List each line of the items that contains the word "series".

(Records taken from a dataset)
━━━━━━━━━━━━━━━━━━━━
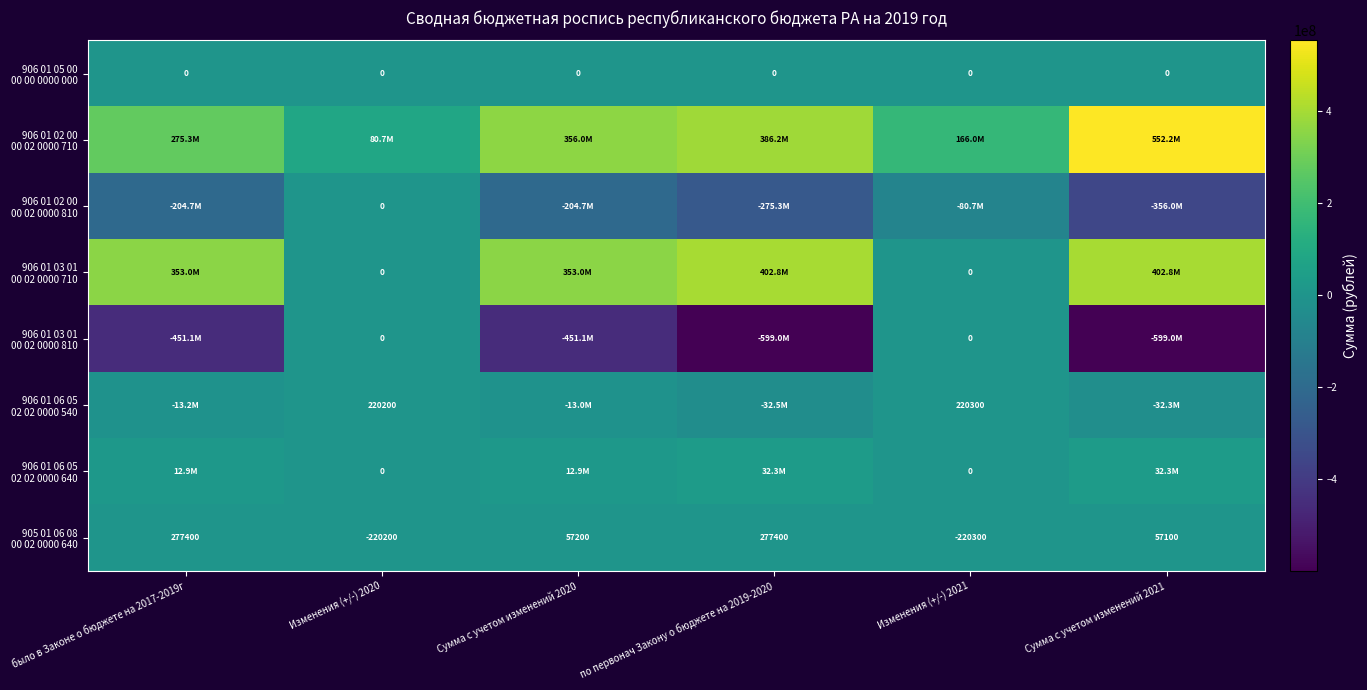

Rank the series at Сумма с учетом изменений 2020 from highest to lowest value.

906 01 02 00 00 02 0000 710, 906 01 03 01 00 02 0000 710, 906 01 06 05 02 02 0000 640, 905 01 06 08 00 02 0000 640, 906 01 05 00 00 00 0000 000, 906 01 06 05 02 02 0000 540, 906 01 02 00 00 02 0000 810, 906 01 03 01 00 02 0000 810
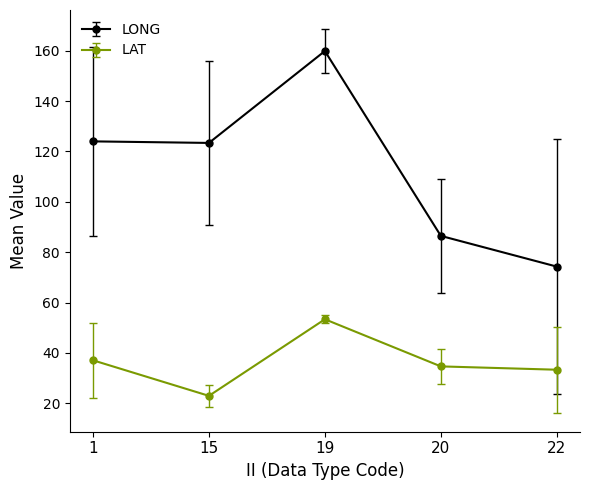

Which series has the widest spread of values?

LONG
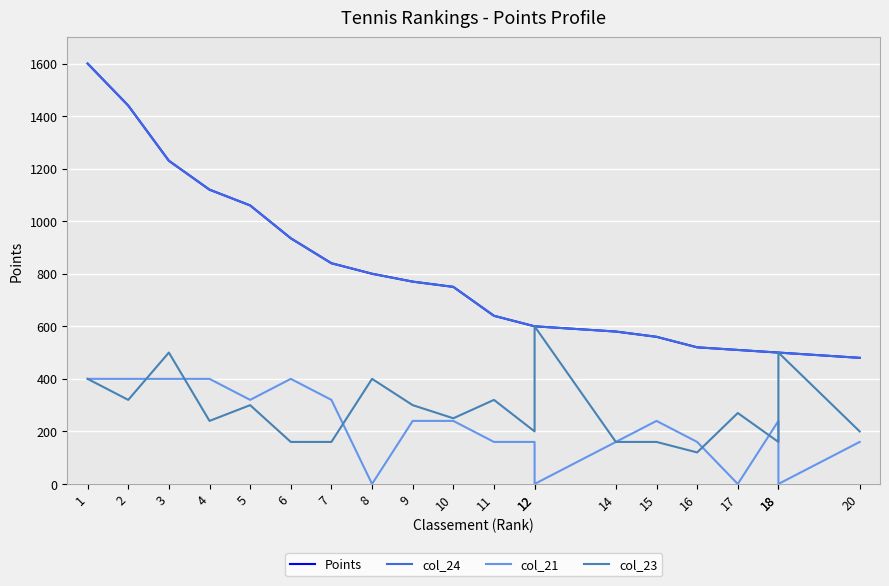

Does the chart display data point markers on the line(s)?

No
━━━━━━━━━━━━━━━━━━━━
- [Response]:
Rank the series at Сумма с учетом изменений 2020 from highest to lowest value.
Which series has the widest spread of values?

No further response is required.